Анна Сергеевна слабо вскрикнула в своём уголке и прикрыла лицо руками.
— Анна! Перестань! — ласково-повелительно произнёс старый артист. — Когда-нибудь конец ко всем приходит! Не переживай ты так! Я, отец Флавиан, третий месяц о своём состоянии старым другом-хирургом извещён и уже в житейском плане к этому исходу приготовился. Завещание оформлено, инструкции адвокату даны. Осталось только душу в порядок привести, с Богом примириться, если только Его Милость ко мне, горькому грешнику, снизойдёт!
— Уже снизошла, — Флавиан перекрестился и погладил дароносицу на груди. — Господь вам, Аристоклий Иванович, Своего служителя прислал и Сам в Святых Дарах явился!
— Вижу, батюшка, и, поверьте, трепетно благоговею. Я тут в последнее время немножко книжки духовные почитывал.
Он указал кивком красивой седой головы на стоящий у изголовья дивана резной столик с дюжиной лежащих на нём книг, из которых я сразу узнал Евангелие, «Закон Божий» протоиерея Слободского, «Мою жизнь во Христе» отца Иоанна Кронштадского и «Лествицу» преподобного Иоанна Лествичника. Кажется, там лежало ещё житие преподобного Серафима Вырицкого и несколько других церковных изданий.
— Почитал и многое впервые для себя открыл и осознал. Главное, осознал. И ужаснулся. А потом умилился любви Божьей и на Его всепрощение проникся надеждой. Потому и позвал вас, отец Флавиан, и хочу пред вами принести покаяние за всю свою жизнь.
Я привстал, намереваясь выйти, но Аристоклий Иванович остановил меня.

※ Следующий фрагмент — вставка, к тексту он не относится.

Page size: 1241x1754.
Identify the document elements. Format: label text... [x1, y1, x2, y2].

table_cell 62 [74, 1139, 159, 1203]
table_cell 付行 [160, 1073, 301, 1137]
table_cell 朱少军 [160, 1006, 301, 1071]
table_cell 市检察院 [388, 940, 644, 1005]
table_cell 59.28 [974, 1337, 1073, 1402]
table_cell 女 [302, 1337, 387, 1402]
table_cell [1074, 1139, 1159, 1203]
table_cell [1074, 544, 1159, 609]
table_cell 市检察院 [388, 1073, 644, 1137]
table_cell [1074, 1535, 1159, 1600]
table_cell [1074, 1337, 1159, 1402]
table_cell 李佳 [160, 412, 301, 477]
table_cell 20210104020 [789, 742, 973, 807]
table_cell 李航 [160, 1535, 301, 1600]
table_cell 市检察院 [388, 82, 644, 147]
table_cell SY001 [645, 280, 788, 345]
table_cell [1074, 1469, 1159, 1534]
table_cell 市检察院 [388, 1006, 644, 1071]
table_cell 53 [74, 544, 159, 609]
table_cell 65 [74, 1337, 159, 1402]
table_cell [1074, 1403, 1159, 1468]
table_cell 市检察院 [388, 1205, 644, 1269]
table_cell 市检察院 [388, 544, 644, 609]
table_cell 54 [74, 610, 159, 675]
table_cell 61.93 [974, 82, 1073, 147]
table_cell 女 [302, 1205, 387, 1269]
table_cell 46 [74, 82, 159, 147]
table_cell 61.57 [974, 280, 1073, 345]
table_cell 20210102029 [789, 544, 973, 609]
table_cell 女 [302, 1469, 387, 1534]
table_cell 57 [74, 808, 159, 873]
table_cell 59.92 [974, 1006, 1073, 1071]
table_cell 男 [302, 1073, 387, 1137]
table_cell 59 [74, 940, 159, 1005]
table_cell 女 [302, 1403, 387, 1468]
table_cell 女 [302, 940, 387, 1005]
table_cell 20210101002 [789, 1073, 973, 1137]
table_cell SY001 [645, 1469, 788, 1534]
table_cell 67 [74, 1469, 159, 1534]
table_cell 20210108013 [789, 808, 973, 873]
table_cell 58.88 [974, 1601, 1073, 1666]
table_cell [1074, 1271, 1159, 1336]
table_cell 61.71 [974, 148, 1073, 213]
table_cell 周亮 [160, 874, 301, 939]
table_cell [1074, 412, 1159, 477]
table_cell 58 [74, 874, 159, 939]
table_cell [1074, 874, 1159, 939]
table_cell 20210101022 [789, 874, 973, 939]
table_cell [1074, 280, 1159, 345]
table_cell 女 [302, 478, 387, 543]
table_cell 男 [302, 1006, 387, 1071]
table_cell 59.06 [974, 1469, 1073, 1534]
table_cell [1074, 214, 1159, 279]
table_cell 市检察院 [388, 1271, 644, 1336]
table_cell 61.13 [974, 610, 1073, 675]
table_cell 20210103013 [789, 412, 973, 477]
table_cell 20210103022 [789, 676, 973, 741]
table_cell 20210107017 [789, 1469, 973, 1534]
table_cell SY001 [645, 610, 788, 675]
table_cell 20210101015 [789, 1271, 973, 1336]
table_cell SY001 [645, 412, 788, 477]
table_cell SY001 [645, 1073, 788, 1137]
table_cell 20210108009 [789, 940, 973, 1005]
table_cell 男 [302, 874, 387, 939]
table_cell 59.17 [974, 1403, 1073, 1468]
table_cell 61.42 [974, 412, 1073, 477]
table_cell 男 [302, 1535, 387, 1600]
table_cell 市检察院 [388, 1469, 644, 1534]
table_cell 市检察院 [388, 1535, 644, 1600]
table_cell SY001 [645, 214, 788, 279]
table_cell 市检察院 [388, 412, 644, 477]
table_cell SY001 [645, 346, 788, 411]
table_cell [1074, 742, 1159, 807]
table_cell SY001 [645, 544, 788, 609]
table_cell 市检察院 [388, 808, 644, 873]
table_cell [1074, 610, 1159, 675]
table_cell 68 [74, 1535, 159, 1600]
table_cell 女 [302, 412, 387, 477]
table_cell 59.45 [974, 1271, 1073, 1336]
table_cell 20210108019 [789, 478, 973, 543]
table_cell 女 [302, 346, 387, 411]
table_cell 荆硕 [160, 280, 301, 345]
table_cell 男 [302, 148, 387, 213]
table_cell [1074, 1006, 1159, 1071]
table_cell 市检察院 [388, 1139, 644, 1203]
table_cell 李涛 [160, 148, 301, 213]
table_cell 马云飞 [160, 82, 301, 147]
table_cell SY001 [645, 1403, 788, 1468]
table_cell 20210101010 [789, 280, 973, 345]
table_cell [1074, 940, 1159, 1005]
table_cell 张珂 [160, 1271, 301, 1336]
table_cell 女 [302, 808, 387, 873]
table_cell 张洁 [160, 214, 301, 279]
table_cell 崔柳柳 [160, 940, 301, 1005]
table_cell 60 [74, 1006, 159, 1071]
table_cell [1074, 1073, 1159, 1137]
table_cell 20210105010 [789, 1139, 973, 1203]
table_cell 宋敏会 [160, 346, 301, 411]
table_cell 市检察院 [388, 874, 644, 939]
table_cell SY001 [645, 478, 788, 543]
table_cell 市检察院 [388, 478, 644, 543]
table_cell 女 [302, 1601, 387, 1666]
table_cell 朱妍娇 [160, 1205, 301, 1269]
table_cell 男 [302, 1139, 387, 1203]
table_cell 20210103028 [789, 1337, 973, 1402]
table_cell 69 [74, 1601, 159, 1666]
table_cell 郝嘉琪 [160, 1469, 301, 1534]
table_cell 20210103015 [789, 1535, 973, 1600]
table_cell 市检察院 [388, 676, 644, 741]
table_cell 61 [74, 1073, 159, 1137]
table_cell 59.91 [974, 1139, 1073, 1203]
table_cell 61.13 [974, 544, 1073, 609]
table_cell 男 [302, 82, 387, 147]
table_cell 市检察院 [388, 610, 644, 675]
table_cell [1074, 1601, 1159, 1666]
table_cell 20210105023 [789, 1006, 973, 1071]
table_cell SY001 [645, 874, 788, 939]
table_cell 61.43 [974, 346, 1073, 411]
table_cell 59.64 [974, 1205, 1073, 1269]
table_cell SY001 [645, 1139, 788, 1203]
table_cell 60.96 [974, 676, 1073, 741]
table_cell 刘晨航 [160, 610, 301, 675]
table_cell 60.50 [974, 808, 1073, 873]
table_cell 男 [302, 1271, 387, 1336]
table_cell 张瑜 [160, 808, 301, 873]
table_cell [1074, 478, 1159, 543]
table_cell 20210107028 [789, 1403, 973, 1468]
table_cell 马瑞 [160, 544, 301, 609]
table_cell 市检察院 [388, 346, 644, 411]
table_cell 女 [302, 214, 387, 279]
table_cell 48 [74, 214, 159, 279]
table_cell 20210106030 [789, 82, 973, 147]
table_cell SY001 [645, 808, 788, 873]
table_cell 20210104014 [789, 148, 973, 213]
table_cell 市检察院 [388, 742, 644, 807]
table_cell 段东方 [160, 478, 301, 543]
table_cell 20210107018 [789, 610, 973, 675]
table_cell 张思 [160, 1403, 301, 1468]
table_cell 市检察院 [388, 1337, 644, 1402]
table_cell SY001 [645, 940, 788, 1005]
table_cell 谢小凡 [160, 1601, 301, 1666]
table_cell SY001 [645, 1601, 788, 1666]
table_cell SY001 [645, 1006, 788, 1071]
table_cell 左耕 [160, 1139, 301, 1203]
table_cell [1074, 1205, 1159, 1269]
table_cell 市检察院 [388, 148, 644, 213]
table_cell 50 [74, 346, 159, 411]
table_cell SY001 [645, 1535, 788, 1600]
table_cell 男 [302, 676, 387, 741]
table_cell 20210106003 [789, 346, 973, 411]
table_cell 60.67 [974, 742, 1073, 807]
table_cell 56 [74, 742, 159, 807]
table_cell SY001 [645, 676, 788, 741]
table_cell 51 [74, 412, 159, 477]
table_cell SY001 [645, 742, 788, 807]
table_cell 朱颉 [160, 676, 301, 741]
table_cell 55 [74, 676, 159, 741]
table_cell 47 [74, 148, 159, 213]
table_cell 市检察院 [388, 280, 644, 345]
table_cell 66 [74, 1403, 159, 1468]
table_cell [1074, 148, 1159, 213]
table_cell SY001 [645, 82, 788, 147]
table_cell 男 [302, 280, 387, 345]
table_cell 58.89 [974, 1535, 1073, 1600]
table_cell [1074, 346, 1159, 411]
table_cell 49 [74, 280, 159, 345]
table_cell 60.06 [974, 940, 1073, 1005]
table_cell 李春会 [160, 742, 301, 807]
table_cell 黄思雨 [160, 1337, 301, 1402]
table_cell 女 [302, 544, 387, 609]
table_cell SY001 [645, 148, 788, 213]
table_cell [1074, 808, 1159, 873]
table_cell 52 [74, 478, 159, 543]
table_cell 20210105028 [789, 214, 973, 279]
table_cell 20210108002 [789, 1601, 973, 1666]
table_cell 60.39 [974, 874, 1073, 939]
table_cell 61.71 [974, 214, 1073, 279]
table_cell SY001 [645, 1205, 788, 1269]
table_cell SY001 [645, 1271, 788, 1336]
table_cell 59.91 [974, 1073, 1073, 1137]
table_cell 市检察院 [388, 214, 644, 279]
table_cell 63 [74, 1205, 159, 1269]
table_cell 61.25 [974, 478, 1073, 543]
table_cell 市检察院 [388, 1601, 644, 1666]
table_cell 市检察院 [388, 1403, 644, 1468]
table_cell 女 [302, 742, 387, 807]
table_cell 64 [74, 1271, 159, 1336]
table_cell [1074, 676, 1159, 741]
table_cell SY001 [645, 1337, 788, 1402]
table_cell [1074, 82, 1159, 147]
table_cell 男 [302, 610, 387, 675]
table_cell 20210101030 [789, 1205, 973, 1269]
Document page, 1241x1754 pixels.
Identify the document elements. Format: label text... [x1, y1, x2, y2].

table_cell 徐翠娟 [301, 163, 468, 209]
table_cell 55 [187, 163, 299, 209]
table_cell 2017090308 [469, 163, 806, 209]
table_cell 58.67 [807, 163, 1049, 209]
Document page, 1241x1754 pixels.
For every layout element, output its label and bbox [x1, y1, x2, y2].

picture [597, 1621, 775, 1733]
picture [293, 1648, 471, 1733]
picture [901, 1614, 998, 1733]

— Останьтесь, молодой человек, и ты, Аннушка, останься. Я сначала хочу при вас покаяться, ведь была такая традиция, батюшка — публичного покаяния, кажется, в «Лествице» упоминается?
Флавиан кивком подтвердил.
— А уж я всю жизнь грешил на публике и на публике мне и каяться, наверное, так же положено.
Он умолк, собираясь с силами и переводя дыхание, видно, пытаясь сосредоточиться на чём-то важном.
— Главный мой грех, отец Флавиан, это не вино, не женщины, хоть и этим я нагрешил неисчислимо, главный мой грех в самой профессии моей фундаментом заложен — Тщеславие! Я, как сатана, славу возлюбил и возжелал её, славы безмерной, непрекращающейся, во всех её формах: в аплодисментах, наградах, афишах, статьях, портретах, в восхищённых женских взглядах… Вон какой «иконостас» на стенах красуется… Три шкафа книг, статей, альбомов да папок с газетными вырезками насобирал. Всё о себе любимом.
Лёжа на этом, теперь уже смертном одре, я понял, что за всю свою жизнь никого, кроме себя, не любил, ни жён — прости меня, Аннушка, — ни детей, ни покойных родителей. Потому и оставлял их без сожаления и не ценил того, что мне в жизни самого ценного Господь давал — любовь близких. Вся моя способность любить лишь на самого себя расходовалась да на сценическое искусство, и то только потому, что оно мою жажду славы и самолюбования удовлетворяло. Как наркотик, всего меня порабощало. Творцом себя ощущал! Богом сцены! Ведь некоторые поклонники именно так в глаза и величали — богом, а я, червяк ничтожный, этим кощунством упивался…
Все мы — артисты, люди искусства, этой страстью больны, все «славоманы». Поверьте мне, умирающему старому лицедею. Я это хорошо знаю и перед лицом смерти кривить душой не буду.